(HOW TO COMPLETE THIS TASK) Run through the data and copy out every line that mentions the word "lane".

Dataset entries:

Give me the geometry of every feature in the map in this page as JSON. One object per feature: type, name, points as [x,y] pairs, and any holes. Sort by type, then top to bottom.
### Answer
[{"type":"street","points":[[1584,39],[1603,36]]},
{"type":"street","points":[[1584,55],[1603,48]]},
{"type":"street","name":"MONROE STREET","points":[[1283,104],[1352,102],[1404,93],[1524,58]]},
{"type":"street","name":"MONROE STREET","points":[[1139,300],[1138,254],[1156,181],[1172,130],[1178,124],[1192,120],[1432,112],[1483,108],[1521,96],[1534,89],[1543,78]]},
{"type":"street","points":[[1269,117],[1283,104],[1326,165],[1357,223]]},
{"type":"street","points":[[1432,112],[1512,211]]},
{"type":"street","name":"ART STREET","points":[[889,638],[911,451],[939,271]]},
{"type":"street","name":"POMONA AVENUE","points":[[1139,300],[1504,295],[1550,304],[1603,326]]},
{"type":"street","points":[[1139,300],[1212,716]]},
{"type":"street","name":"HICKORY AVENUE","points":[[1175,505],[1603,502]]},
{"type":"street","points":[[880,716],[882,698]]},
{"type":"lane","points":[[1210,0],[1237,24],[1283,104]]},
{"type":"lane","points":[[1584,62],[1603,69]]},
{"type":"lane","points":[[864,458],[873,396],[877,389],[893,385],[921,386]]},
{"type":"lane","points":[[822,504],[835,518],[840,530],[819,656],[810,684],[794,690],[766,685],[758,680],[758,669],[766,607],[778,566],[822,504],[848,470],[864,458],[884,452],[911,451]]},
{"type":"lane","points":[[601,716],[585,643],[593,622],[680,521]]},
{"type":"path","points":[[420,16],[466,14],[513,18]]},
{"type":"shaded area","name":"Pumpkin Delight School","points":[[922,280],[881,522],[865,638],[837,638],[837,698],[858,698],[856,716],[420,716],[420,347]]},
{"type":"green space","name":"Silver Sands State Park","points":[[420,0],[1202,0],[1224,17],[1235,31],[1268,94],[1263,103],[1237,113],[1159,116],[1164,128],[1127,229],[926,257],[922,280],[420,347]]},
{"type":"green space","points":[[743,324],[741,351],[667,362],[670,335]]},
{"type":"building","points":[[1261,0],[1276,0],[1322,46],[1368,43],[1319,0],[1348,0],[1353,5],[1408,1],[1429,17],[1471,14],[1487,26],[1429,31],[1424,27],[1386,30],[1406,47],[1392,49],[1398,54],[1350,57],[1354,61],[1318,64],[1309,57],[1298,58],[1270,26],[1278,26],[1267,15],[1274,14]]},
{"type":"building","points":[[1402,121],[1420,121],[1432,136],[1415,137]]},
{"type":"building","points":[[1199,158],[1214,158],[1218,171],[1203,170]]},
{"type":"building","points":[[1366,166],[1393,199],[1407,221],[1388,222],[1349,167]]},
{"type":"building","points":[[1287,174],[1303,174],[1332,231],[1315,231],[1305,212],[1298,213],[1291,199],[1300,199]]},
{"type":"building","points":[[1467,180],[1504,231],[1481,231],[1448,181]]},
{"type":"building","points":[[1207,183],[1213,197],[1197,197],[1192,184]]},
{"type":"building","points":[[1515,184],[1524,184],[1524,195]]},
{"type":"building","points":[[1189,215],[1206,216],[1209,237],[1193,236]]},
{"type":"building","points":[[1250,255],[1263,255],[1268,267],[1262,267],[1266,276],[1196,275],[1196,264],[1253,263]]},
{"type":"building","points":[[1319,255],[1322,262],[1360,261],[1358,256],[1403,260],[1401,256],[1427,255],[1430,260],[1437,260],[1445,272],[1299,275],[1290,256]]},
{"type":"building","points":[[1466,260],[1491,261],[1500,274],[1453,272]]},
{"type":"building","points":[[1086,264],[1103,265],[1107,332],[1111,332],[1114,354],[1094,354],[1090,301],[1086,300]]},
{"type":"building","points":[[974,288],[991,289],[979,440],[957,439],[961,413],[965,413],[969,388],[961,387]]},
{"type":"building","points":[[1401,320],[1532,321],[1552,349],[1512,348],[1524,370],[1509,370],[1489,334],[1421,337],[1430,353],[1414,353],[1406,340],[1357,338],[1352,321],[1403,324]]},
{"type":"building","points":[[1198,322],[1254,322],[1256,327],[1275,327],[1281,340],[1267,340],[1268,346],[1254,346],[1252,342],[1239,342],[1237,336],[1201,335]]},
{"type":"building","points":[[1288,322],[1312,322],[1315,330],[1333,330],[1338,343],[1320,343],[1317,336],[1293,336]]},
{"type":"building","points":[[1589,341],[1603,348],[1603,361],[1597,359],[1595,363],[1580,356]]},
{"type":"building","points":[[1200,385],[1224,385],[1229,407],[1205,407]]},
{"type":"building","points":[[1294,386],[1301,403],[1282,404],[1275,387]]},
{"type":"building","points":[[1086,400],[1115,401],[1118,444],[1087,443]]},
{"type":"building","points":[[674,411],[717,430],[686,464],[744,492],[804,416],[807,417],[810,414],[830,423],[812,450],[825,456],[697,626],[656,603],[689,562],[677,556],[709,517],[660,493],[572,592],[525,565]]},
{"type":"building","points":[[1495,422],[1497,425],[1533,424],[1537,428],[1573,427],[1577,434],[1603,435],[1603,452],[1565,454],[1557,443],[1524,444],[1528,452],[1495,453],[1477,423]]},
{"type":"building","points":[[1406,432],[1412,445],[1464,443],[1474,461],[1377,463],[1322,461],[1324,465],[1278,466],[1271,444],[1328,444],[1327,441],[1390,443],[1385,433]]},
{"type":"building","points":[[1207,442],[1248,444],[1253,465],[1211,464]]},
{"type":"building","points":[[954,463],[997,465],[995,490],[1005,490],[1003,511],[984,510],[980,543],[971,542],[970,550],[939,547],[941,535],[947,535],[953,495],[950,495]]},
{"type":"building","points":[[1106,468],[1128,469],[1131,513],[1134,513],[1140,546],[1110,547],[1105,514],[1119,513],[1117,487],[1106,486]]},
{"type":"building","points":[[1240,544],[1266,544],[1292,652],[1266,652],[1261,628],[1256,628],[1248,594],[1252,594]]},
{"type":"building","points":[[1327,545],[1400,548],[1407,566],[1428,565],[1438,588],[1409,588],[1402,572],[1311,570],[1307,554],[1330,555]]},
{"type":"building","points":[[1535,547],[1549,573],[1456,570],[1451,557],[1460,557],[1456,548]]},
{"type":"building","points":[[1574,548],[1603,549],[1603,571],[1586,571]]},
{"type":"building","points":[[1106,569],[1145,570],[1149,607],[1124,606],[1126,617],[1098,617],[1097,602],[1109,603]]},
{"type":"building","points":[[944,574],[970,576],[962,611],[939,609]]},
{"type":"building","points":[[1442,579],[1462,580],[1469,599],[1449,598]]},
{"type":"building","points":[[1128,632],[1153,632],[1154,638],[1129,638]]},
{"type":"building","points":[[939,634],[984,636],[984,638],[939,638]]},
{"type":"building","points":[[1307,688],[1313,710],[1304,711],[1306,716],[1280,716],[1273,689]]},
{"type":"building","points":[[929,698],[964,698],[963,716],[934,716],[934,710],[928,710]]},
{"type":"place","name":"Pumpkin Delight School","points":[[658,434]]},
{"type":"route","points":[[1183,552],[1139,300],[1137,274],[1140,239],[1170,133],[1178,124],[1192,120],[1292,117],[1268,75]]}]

(TASK RESULT)
{"type":"lane","points":[[1210,0],[1237,24],[1283,104]]},
{"type":"lane","points":[[1584,62],[1603,69]]},
{"type":"lane","points":[[864,458],[873,396],[877,389],[893,385],[921,386]]},
{"type":"lane","points":[[822,504],[835,518],[840,530],[819,656],[810,684],[794,690],[766,685],[758,680],[758,669],[766,607],[778,566],[822,504],[848,470],[864,458],[884,452],[911,451]]},
{"type":"lane","points":[[601,716],[585,643],[593,622],[680,521]]},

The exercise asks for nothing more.